Route 238 begins at an intersection with Route 230 southwest of Elliston in a very rural and remote area. Route 238 heads northeast to wind its way through Elliston, where it has an intersection with a local spur road, labeled as Route 238–11, which provides access to other areas of town and Maberly. The highway now winds its way northwest through rural terrain for several kilometres to enter Bonavista, where it has an intersection with Spillars Cove Road, which provides access to Spillars Cove. Route 238 now heads west along Coster Street past a cemetery and a neighbourhood before coming to an end at another intersection with Route 230 (Confederation Drive).

==Major intersections==

| Location | km | mi | Destinations | Notes |
| ​ | 0.0 | 0.0 | Route 230 (Bonavista Peninsula Highway/Discovery Trail) to Route 1 (TCH) – Clarenville, Catalina, Bonavista | Southern terminus |
| Elliston | 5.6 | 3.5 | Maberly Road (Route 238-11) - Maberly |  |
| Bonavista | 11.6 | 7.2 | Spillars Cove Road - Spillars Cove |  |
| 12.2 | 7.6 | Route 230 (Confederation Drive/Discovery Trail) to Route 1 (TCH) – Catalina, Clarenville, Cape Bonavista | Southern terminus |
1.000 mi = 1.609 km; 1.000 km = 0.621 mi

== The Elliston Road ==
The portion that outsiders would call the Elliston Road itself has three distinct parts called by Elliston dwellers the Bonavista Road, the Catalina Road and the Maberly Road.

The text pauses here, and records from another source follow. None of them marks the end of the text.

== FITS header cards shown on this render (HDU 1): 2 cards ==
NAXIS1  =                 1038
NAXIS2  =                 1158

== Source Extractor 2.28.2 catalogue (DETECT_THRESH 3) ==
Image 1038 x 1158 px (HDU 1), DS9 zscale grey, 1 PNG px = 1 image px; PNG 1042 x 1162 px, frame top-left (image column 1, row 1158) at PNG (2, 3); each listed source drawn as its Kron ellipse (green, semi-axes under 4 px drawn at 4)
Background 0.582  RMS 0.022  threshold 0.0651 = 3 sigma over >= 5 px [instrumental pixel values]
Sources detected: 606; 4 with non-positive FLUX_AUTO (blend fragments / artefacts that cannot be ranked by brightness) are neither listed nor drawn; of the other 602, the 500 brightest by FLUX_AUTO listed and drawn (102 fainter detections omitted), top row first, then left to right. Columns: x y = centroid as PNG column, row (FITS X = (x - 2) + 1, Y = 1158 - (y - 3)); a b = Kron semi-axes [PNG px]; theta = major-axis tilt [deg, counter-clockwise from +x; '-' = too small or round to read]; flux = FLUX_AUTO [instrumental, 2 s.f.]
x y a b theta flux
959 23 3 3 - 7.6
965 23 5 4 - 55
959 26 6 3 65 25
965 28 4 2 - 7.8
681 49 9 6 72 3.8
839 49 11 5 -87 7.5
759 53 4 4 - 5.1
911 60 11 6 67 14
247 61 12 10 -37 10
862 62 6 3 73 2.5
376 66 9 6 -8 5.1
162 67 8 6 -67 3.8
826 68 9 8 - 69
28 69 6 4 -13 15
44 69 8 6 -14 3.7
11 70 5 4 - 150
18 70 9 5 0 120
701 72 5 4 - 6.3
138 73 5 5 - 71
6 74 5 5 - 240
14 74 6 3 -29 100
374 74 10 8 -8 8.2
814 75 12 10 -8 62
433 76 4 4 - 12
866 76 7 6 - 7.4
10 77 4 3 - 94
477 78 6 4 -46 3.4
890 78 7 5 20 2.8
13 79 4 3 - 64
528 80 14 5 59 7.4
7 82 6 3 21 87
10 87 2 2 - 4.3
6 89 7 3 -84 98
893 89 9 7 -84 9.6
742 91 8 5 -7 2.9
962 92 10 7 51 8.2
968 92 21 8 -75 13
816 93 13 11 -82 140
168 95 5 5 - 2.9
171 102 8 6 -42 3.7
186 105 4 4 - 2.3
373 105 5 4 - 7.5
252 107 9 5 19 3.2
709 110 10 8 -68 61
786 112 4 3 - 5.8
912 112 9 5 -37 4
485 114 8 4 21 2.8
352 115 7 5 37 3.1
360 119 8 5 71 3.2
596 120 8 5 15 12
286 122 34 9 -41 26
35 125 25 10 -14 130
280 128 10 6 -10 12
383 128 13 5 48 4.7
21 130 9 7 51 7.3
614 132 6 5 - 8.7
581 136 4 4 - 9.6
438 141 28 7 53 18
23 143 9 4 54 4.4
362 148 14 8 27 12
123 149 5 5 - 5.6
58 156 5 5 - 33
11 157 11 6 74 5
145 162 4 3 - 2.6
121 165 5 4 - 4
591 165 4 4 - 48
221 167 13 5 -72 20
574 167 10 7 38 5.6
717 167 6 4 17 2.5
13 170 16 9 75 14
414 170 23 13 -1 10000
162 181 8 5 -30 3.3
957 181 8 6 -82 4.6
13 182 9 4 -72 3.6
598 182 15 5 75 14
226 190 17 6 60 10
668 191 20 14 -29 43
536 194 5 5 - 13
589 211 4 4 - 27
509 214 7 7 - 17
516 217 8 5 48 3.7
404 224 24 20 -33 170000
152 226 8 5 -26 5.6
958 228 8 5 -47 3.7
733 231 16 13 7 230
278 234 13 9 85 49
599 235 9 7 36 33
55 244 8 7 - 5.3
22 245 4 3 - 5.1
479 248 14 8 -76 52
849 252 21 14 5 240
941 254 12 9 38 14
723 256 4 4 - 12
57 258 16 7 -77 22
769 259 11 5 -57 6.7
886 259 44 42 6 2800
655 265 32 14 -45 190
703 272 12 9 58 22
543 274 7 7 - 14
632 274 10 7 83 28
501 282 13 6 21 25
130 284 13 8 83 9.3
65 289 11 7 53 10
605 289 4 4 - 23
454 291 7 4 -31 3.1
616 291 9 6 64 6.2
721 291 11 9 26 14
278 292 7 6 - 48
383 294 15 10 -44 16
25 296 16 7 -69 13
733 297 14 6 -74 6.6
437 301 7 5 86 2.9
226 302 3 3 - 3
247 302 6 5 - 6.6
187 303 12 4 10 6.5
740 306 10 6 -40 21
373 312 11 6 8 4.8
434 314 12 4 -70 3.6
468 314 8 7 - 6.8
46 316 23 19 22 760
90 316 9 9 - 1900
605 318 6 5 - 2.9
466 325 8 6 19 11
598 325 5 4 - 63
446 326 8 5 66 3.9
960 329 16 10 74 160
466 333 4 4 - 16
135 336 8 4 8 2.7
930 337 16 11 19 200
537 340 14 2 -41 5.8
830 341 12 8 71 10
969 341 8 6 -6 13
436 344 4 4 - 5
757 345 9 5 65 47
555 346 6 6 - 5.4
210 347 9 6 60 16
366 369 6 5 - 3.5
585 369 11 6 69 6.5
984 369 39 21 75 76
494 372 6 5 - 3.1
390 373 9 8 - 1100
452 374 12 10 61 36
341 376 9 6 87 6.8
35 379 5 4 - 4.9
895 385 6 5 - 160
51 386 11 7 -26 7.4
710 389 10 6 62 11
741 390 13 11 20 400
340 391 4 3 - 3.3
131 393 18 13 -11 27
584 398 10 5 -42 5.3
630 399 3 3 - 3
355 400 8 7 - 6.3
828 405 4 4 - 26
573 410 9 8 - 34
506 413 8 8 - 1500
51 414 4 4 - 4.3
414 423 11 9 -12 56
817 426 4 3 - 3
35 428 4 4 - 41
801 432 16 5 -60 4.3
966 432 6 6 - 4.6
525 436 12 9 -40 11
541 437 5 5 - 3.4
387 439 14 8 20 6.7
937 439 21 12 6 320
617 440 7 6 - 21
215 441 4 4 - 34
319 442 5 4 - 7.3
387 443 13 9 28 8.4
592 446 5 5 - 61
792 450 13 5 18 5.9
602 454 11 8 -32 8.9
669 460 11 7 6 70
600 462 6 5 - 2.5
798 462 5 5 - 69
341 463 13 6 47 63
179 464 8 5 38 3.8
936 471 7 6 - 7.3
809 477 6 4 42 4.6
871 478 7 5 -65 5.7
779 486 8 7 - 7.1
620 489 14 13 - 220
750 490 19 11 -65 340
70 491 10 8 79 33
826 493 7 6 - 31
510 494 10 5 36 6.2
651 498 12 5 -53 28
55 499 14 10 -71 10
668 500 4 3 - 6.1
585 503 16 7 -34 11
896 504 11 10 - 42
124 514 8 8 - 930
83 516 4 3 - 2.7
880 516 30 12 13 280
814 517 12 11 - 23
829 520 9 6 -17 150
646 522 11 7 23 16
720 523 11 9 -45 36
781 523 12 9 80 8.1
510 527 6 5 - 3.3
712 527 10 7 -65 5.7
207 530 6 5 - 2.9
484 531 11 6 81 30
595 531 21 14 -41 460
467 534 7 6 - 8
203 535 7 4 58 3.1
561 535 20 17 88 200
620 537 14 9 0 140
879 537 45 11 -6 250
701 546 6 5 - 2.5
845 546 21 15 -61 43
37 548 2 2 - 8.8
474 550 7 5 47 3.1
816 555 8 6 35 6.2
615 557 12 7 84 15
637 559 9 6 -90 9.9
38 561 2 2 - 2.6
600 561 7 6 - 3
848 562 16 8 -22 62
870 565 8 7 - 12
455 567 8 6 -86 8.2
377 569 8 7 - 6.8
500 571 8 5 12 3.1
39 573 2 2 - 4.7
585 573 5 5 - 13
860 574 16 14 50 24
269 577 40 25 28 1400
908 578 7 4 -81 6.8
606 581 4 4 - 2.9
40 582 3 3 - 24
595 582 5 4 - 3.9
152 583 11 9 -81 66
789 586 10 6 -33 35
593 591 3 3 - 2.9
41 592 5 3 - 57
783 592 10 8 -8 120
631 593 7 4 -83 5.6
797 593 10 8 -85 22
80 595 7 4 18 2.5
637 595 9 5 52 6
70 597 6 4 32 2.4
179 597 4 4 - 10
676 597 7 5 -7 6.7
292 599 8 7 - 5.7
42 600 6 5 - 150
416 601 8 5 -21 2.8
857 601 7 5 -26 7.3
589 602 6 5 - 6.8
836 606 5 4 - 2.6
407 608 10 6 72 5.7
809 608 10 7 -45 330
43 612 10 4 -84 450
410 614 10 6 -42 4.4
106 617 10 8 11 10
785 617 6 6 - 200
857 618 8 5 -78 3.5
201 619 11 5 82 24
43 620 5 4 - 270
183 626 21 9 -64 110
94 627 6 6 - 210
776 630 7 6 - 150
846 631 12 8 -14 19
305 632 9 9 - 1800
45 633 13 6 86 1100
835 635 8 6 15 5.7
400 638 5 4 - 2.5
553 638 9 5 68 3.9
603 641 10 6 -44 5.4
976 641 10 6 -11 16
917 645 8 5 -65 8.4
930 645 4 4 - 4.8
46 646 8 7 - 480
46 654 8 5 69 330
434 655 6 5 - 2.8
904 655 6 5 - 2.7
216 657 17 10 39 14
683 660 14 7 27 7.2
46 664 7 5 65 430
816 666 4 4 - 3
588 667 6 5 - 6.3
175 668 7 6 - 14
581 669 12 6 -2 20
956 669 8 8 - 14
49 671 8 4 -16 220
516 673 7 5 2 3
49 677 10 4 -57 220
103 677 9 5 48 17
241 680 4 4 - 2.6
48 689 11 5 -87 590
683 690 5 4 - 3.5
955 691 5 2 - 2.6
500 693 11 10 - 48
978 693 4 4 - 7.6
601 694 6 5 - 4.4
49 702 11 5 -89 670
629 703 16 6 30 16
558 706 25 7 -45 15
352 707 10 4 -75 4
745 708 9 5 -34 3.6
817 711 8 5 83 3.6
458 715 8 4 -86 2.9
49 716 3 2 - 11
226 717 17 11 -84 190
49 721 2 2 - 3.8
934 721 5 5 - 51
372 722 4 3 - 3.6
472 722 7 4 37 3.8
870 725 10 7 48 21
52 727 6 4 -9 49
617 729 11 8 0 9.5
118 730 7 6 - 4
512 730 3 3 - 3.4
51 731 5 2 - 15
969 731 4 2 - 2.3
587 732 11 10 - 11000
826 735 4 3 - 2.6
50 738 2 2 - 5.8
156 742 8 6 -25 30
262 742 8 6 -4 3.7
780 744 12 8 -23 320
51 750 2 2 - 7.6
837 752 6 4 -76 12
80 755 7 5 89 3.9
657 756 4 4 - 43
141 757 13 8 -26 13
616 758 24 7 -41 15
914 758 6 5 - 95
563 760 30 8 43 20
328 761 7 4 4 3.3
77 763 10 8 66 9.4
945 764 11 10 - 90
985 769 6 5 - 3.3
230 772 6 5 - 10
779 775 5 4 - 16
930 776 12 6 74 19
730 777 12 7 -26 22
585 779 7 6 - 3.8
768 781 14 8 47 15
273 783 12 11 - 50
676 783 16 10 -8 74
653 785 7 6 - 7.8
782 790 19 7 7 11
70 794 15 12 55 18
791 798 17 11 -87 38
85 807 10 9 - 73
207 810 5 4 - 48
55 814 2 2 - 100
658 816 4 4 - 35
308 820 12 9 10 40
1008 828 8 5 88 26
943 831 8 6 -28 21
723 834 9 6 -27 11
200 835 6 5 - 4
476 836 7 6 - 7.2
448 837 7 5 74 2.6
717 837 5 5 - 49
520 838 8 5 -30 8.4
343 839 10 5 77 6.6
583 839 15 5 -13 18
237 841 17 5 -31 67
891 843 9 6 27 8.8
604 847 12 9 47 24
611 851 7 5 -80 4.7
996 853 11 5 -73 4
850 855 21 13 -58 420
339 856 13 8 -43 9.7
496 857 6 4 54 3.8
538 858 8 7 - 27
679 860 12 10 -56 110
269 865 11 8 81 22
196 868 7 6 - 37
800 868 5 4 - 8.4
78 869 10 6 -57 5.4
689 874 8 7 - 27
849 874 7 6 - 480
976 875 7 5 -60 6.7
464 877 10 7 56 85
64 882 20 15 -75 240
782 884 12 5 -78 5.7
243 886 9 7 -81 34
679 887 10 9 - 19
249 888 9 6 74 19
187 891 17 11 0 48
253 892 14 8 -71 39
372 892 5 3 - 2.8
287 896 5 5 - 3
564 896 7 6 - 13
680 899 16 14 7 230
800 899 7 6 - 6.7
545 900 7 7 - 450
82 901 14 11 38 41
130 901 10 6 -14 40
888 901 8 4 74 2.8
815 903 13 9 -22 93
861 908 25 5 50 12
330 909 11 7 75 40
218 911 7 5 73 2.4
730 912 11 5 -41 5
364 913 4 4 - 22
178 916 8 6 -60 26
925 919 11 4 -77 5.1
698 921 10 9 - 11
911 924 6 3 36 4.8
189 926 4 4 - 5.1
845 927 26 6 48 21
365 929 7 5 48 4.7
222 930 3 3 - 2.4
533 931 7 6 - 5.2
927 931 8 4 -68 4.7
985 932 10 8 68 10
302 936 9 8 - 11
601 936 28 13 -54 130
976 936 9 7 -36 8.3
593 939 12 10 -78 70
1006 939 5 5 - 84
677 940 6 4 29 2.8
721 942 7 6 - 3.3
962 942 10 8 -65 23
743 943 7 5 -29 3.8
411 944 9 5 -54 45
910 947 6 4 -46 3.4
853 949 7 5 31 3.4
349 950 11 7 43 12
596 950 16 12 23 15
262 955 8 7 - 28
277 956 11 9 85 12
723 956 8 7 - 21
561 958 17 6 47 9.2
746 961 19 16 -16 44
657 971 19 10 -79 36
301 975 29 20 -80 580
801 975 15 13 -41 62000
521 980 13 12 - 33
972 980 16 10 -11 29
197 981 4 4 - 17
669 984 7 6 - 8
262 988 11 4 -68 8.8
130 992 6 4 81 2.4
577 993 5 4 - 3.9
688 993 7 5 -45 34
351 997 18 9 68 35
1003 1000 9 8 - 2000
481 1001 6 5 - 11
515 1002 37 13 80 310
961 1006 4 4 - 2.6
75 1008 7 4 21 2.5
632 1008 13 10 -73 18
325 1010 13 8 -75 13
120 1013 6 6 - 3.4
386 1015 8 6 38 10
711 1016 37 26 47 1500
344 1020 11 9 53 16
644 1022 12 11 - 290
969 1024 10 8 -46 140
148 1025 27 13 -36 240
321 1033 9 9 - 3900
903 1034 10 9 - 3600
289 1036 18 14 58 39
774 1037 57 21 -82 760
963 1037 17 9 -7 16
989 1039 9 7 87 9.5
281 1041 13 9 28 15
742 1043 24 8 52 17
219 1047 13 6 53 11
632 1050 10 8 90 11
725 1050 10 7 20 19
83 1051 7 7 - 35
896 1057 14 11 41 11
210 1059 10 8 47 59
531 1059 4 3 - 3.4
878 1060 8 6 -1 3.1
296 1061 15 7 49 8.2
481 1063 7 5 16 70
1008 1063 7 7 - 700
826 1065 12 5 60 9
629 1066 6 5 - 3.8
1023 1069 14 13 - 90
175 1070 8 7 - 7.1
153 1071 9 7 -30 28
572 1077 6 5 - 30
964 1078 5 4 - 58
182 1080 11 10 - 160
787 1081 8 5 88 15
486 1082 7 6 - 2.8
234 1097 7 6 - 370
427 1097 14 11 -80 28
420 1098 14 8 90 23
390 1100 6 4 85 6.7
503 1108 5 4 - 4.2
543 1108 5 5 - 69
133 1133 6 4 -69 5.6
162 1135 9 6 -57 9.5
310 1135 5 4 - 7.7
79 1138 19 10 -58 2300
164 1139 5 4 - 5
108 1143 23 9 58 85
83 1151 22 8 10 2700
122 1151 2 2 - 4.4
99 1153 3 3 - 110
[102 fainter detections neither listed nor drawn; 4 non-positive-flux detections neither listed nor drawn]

The portion between Elliston and Bonavista (ending near Spillar's Cove) is called by those of Elliston 'The Bonavista Road.' It forms a T-junction with the two other parts of Route 238 mentioned here. Coming from Bonavista, if you turn right at the stop-sign (just past the Anglican graveyard on the right), you leave Elliston again quite quickly on the Catalina Road which, although it does not go directly to Catalina, does bring you to Route 230 on the outskirts of Bonavista towards Catalina. If, having come from Bonavista, you turned left instead of right, you would find yourself on Route 238-II which passes through Elliston Centre, Sandy Cove and the Neck and finishes in a circular road in Maberly i.e. 238-II is a dead-end.